→ Domande sul materiale
• a. Elenca tutte le versioni con cui, secondo il brano sulla moto derivata dalla RXV 450, la moto vinceva davvero, indicando per ciascuna la specialità e la sigla.
• b. Quanti titoli mondiali conquistò Aprilia con la SXV, secondo il brano sulla moto derivata dalla RXV 450?
• c. Prosegui il brano sulla moto derivata dalla RXV 450 a partire dal punto in cui si interrompe.

→ Brano da leggere
■ ■ ■
Questa volta la moto era qualcosa di particolare e davvero competitivo, basata sulla RXV 450, una enduro bicilindrica che ha scritto la storia del fuoristrada grazie al suo particolarissimo motore a V e al telaio misto traliccio e piastre in alluminio, che rappresenta un unicum nel panorama off road ancora oggi. La cosa ancora più grandiosa è che questa moto vinceva davvero in versione enduro RXV, motocross MXV e soprattutto nel motard con la SXV, con cui Aprilia conquistò ben 2 titoli mondiali. Con le gomme stradali era difficile da battere, grazie a un motore molto potente (62CV nella versione 550) e a una stabilità unica garantita dalla configurazione ciclistica/meccanica derivata da un concetto puramente stradale.
■ ■ ■
→ Dati registrati
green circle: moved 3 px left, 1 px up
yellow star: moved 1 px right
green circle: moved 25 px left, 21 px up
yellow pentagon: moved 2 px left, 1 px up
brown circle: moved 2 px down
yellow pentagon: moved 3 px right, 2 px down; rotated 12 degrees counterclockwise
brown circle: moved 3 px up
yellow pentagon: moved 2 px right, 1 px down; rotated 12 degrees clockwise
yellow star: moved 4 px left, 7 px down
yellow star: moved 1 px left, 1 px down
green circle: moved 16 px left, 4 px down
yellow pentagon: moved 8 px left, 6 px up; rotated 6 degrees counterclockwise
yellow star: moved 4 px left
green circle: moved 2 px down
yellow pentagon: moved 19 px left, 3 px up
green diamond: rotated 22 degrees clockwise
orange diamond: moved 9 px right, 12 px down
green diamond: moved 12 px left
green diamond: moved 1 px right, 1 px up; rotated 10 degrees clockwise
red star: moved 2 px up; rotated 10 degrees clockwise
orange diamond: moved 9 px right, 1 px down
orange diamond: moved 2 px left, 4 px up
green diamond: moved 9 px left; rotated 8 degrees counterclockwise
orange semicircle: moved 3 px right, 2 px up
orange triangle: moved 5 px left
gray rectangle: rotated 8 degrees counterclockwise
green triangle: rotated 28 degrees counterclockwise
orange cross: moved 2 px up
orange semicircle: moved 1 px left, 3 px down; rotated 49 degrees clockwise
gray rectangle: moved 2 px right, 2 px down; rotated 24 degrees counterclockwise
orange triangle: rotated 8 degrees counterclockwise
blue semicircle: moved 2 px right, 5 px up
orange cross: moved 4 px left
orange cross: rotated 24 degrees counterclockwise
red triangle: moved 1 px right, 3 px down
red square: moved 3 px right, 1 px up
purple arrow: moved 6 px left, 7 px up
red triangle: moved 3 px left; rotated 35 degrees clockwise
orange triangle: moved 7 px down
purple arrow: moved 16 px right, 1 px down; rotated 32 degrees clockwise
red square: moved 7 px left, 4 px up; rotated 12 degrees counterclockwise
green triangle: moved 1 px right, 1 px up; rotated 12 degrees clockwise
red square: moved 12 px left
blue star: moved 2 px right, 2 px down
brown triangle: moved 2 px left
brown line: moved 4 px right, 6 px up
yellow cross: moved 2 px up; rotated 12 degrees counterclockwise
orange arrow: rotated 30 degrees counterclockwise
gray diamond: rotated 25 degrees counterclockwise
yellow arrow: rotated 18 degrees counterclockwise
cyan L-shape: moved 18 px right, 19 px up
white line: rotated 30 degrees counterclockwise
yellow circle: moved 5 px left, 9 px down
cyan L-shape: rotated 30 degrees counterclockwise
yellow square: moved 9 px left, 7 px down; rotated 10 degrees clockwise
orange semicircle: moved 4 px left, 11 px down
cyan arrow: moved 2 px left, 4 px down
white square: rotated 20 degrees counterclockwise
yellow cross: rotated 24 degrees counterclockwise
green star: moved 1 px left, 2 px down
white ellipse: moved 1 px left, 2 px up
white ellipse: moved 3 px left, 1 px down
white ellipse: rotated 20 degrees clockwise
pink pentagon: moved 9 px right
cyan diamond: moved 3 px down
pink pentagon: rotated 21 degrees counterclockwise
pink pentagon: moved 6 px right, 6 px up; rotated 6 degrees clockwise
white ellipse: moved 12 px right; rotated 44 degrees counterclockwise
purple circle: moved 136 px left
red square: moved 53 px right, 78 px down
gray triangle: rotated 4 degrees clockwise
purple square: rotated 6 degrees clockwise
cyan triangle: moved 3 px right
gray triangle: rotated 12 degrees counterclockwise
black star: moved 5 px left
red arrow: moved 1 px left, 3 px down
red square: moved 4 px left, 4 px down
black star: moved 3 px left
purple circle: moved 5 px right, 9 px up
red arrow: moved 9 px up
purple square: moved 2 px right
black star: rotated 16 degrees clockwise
■ ■ ■
→ Risposte ai compiti
• a. Enduro RXV, motocross MXV, motard SXV

• b. Ben 2 titoli mondiali.

• c.
Forse fu proprio la potenza superiore del motore 450 bicilindrico a convincere Aprilia Racing e Gigi Dall'Igna a investire nella Dakar, dove alte velocità di punta full gas e altissime medie di crociera nei tratti desertici sono fondamentali. La RXV 4.5 Rally debuttò quindi in forma ufficiale alla Dakar 2010 (parecchi anni dopo la nascita del progetto M/R/SXV, che risale al 2004), seconda edizione in terra sudamericana e terreno ben conosciuto dal pilota di punta della squadra, Francisco Lopez Contardo, detto "Chaleco". Già al debutto conquistò ben 3 vittorie di tappa e un terzo posto finale in classifica (ma primo fra le 450, i primi due avevano le 690) che scrisse la storia sia di Aprilia che dell'Italia in questa gara. Poteva andare pure meglio, ma un po' di sfortuna e qualche errore da parte di Chaleco non fecero raggiungere l'impresa epica di vincere al debutto.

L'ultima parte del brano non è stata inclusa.